What did they do about their voicelessness? They became suffragettes. Not the chaining yourself to railings, starving yourself in prison and throwing yourself under the king’s racehorse sort, but the making mountains of Turkish delight and coconut ice to sell at fetes sort, the marching through the streets wearing the purple, green and white sash sort, the making public speeches and rallying the troops sort. They were part of the no- longer quiet majority who gave one another the courage to keep singing when society condemned them as monsters.

And as Emmeline Pankhurst, one of the bravest of the Suffragette leaders said

You have to make more noise than anybody else, you have to make yourself more obtrusive than anybody else, you have to fill all the papers more than anybody else, in fact you have to be there all the time and see that they do not snow you under. 

You have to make more noise than anybody else, you have to make yourself more obtrusive than anybody else, you have to fill all the papers more than anybody else, in fact you have to be there all the time and see that they do not snow you under

In 1994 as the killing in Rwanda escalated, we didn’t raise our voices because we didn’t know anything was happening.
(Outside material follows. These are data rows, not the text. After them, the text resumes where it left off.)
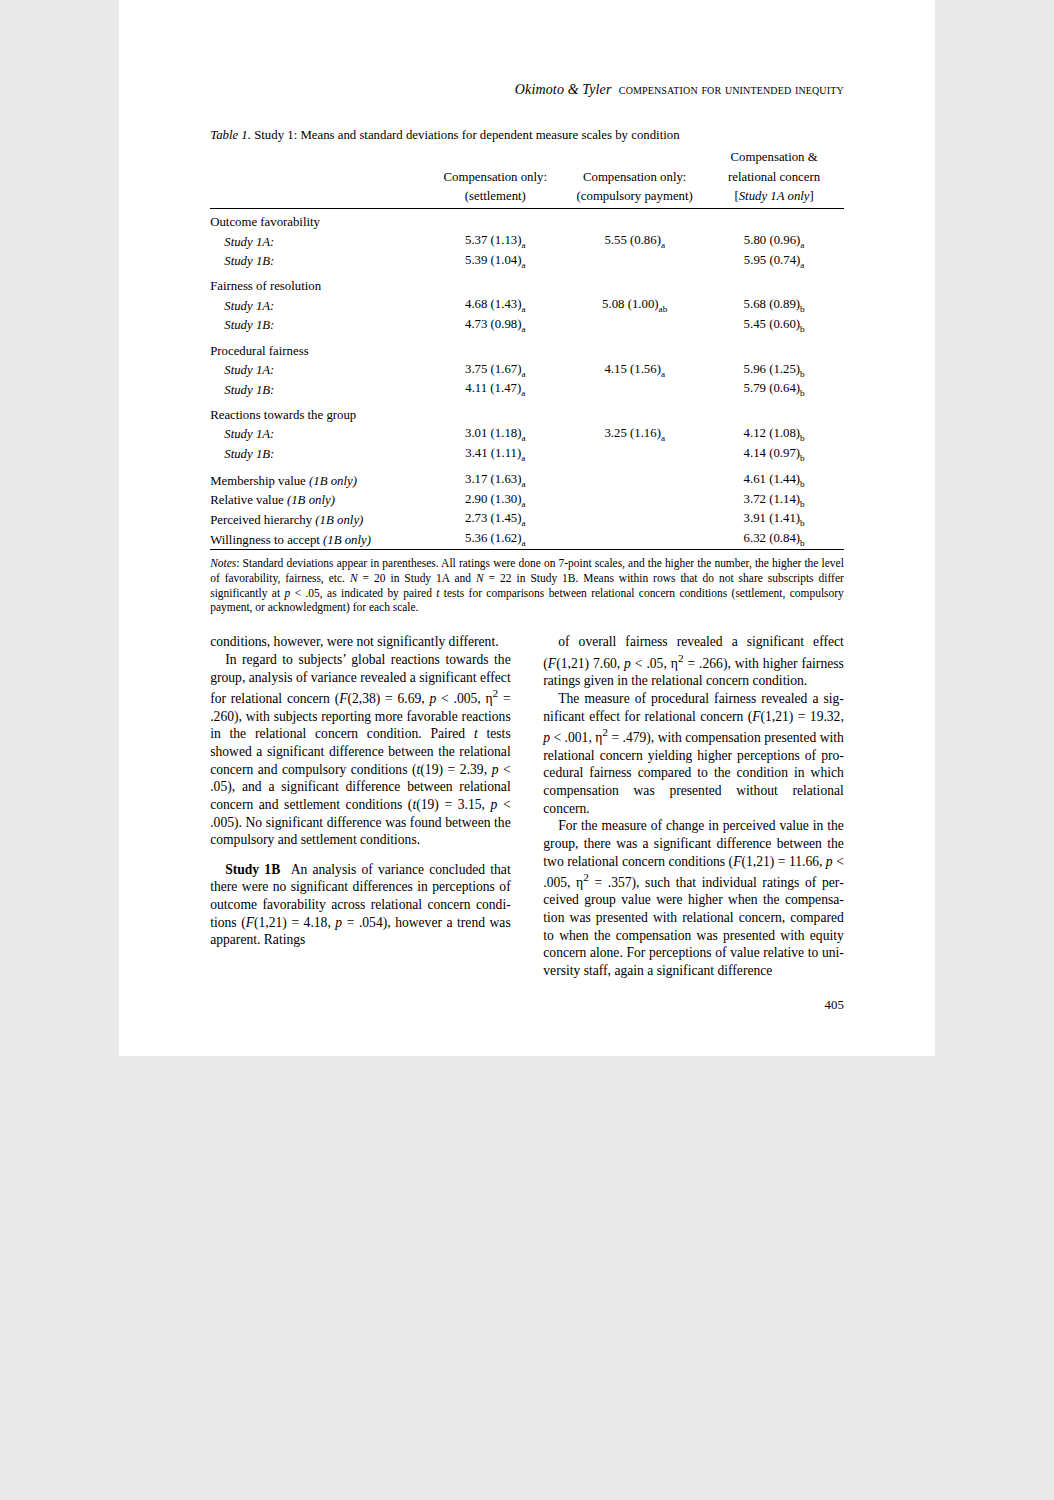Okimoto & Tyler compensation for unintended inequity
Table 1. Study 1: Means and standard deviations for dependent measure scales by condition
| | | | Compensation & |
| --- | --- | --- | --- |
| | Compensation only: | Compensation only: | relational concern |
| | (settlement) | (compulsory payment) | [ Study 1A only ] |
| Outcome favorability | | | |
| Study 1A: | 5.37 (1.13) a | 5.55 (0.86) a | 5.80 (0.96) a |
| Study 1B: | 5.39 (1.04) a | | 5.95 (0.74) a |
| Fairness of resolution | | | |
| Study 1A: | 4.68 (1.43) a | 5.08 (1.00) ab | 5.68 (0.89) b |
| Study 1B: | 4.73 (0.98) a | | 5.45 (0.60) b |
| Procedural fairness | | | |
| Study 1A: | 3.75 (1.67) a | 4.15 (1.56) a | 5.96 (1.25) b |
| Study 1B: | 4.11 (1.47) a | | 5.79 (0.64) b |
| Reactions towards the group | | | |
| Study 1A: | 3.01 (1.18) a | 3.25 (1.16) a | 4.12 (1.08) b |
| Study 1B: | 3.41 (1.11) a | | 4.14 (0.97) b |
| Membership value (1B only) | 3.17 (1.63) a | | 4.61 (1.44) b |
| Relative value (1B only) | 2.90 (1.30) a | | 3.72 (1.14) b |
| Perceived hierarchy (1B only) | 2.73 (1.45) a | | 3.91 (1.41) b |
| Willingness to accept (1B only) | 5.36 (1.62) a | | 6.32 (0.84) b |
Notes: Standard deviations appear in parentheses. All ratings were done on 7-point scales, and the higher the number, the higher the level of favorability, fairness, etc. N = 20 in Study 1A and N = 22 in Study 1B. Means within rows that do not share subscripts differ significantly at p < .05, as indicated by paired t tests for comparisons between relational concern conditions (settlement, compulsory payment, or acknowledgment) for each scale.
conditions, however, were not significantly different.
In regard to subjects’ global reactions towards the group, analysis of variance revealed a significant effect for relational concern (F(2,38) = 6.69, p < .005, η2 = .260), with subjects reporting more favorable reactions in the relational concern condition. Paired t tests showed a significant difference between the relational concern and compulsory conditions (t(19) = 2.39, p < .05), and a significant difference between relational concern and settlement conditions (t(19) = 3.15, p < .005). No significant difference was found between the compulsory and settlement conditions.
Study 1B An analysis of variance concluded that there were no significant differences in perceptions of outcome favorability across relational concern conditions (F(1,21) = 4.18, p = .054), however a trend was apparent. Ratings
of overall fairness revealed a significant effect (F(1,21) 7.60, p < .05, η2 = .266), with higher fairness ratings given in the relational concern condition.
The measure of procedural fairness revealed a significant effect for relational concern (F(1,21) = 19.32, p < .001, η2 = .479), with compensation presented with relational concern yielding higher perceptions of procedural fairness compared to the condition in which compensation was presented without relational concern.
For the measure of change in perceived value in the group, there was a significant difference between the two relational concern conditions (F(1,21) = 11.66, p < .005, η2 = .357), such that individual ratings of perceived group value were higher when the compensation was presented with relational concern, compared to when the compensation was presented with equity concern alone. For perceptions of value relative to university staff, again a significant difference
405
We rely on the press to tell us these things, and they didn’t. Perhaps they thought we didn’t want to know: it was too far away, too complicated. Perhaps they didn’t know themselves. As a result, thousands of us who might have jumped to our feet and started to shout, didn’t. And nearly a million men, women and children died.

Citizen journalists are beginning to change the story, as are outstanding news organisations like the Pulitzer Center, which funds journalists all over the world to tell untold stories. But so too is something else:

School.

At last young people are being educated to know about the world; to find their passions, to understand who they are and what they care about. They are being taught  to ask questions, to find out for themselves and not to take no for an answer. They have powerful role models from all over the world, opportunities to see for themselves, and real experience of what they can achieve if they choose to.

Ursuline girls were among the millions of young people who rose to the challenge of Kony 2012. They raised tens of thousands of dollars and sent 2 students to Uganda to see how it was spent. I spoke to one of those girls, and her eyes shone. She couldn’t wait to go to college and then, maybe, back to Uganda one day.

To the rest I said this: The luckiest people in the world are those who have something they care about. School is the place to start looking. When you’ve found it, fight for it. And make lots and lots of noise.